Это-то и было мне нужно. Как только дело касалось греческого или латыни, Гомера или Вергилия, Аристотеля или Цицерона, я, оказавшись в родной стихии, чувствовал себя как рыба в воде.
Таким образом я заработал немного денег и через три месяца смог явиться к моему купцу и уплатить ему обещанную гинею; но, отдав ее, я остался с двенадцатью шиллингами, а ведь, как легко было предвидеть, при прощании уже не я, а сам мой кредитор сказал: «До встречи через три месяца!»
Мой провал в Ашборне был таким глубоким, что я даже не пытался встать на ноги, взяв реванш в какой-нибудь ближней деревне и забыв о своем поражении благодаря какой-нибудь блестящей победе; зато я вернулся к замыслу сочинить великое произведение, способное сразу поправить и мою репутацию и мое благосостояние; но, поскольку я не смог найти подходящий сюжет ни для эпической поэмы, ни для трагедии, ни для драмы, я решил остановить свой выбор на объемистом трактате по сравнительной философии, который сочетал бы все этические идеи античных философов с духовными исканиями современных философов и сблизил бы Сократа с блаженным Августином, Платона — со Спинозой, Аристотеля — с Лейбницем.

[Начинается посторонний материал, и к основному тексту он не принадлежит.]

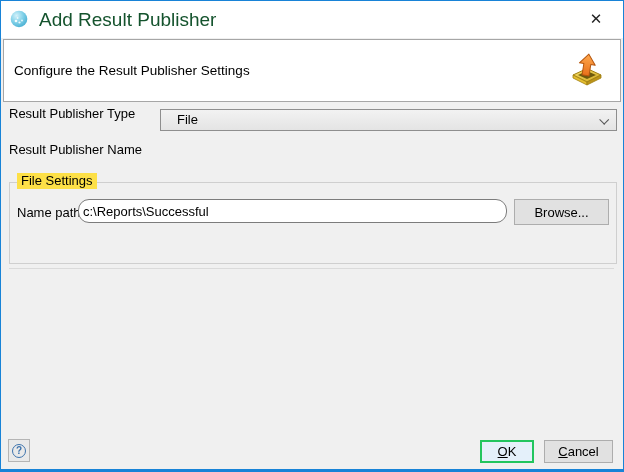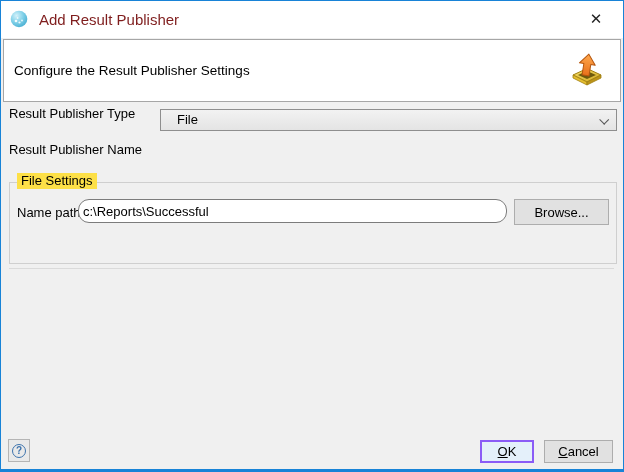"Add Result Publisher" .titlebar .title-text { color: #7f1d1d -> #14532d; font-size: 15px -> 19px }
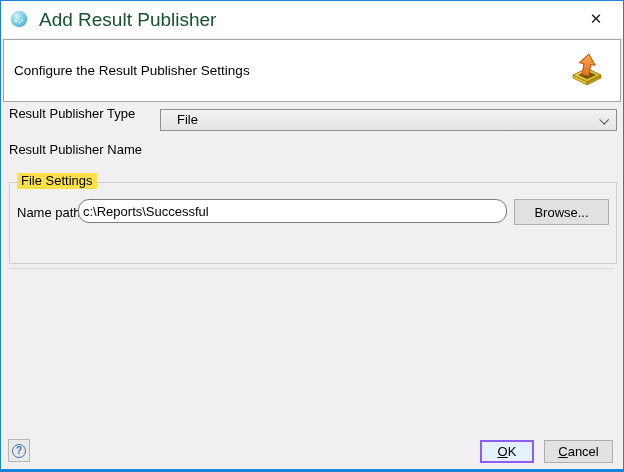"OK" .ok-btn { border: 2px solid #8b5cf6 -> 2px solid #22c55e }
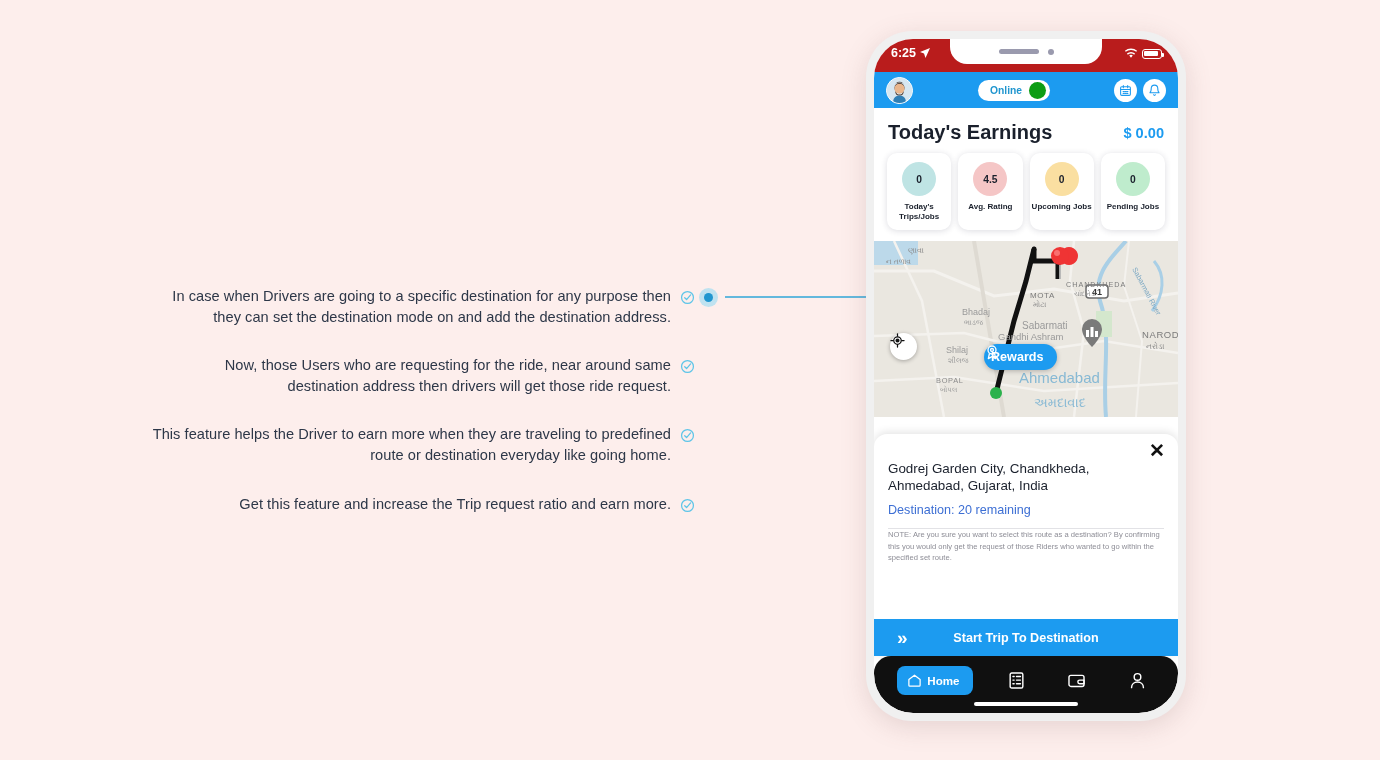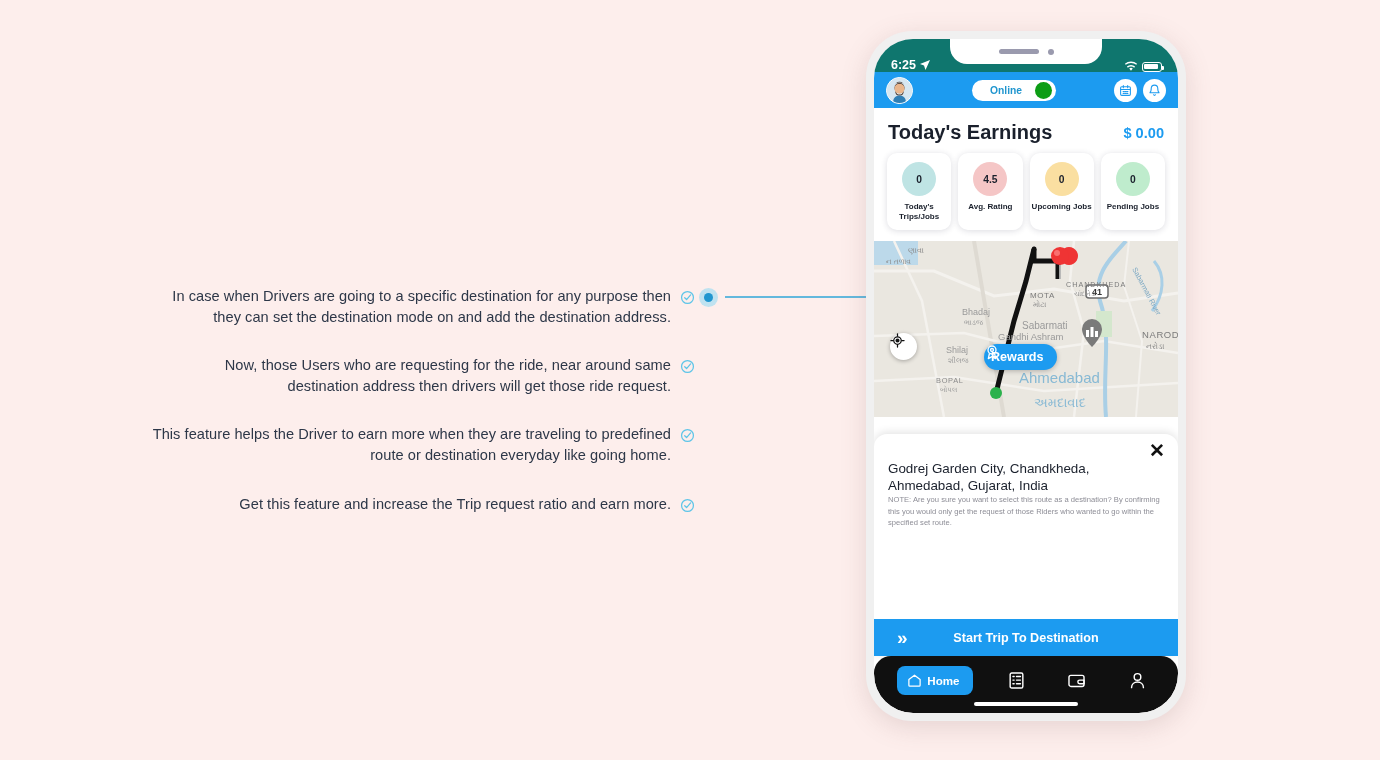"6:25" .statusbar { align-items: flex-end -> flex-start; background: #0f766e -> #b91c1c; padding: 0 16px 0 17px -> 7px 16px 0 17px }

Я собирался основательно приняться за этот труд, отдавая ему всю мою душевную энергию, поскольку уже не питал никакой надежды получить приход; я успел даже на первом белом листе тетради большими буквами написать заглавие задуманного произведения, когда, к великому моему изумлению, получил от ректора письмо с приглашением прийти к нему.
Признаюсь, что при чтении этого письма дрожь прошла по моему телу.
Чего мог хотеть от меня этот человек, столь грубо принявший меня во время моего первого визита? Уж не обнаружил ли он что-то предосудительное в моей жизни, в моих привычках и занятиях и не приглашает ли он меня для того, чтобы выразить мне порицание?
Ведь не мог же он не слышать о моей злосчастной проповеди в Ашборне; но то была моя беда, а не вина.
Впечатление, произведенное на меня этим роковым письмом, оказалось настолько сильным, что я решил избегнуть встречи с ректором, не обещавшей мне ничего хорошего, а для этого надо было не только сразу же уйти из Ноттингема и спрятаться в укромном месте, рискуя умереть от голода; к счастью, мой хозяин-медник, узнавший лакея ректора, вошел ко мне в комнату и успокоил меня.
Встревоженный посланием так же как я, медник спросил у посланца, как выглядел его хозяин, вручая ему только что доставленное им письмо, и тот ответил: «Как обычно, и даже скорее приветливым, чем сердитым».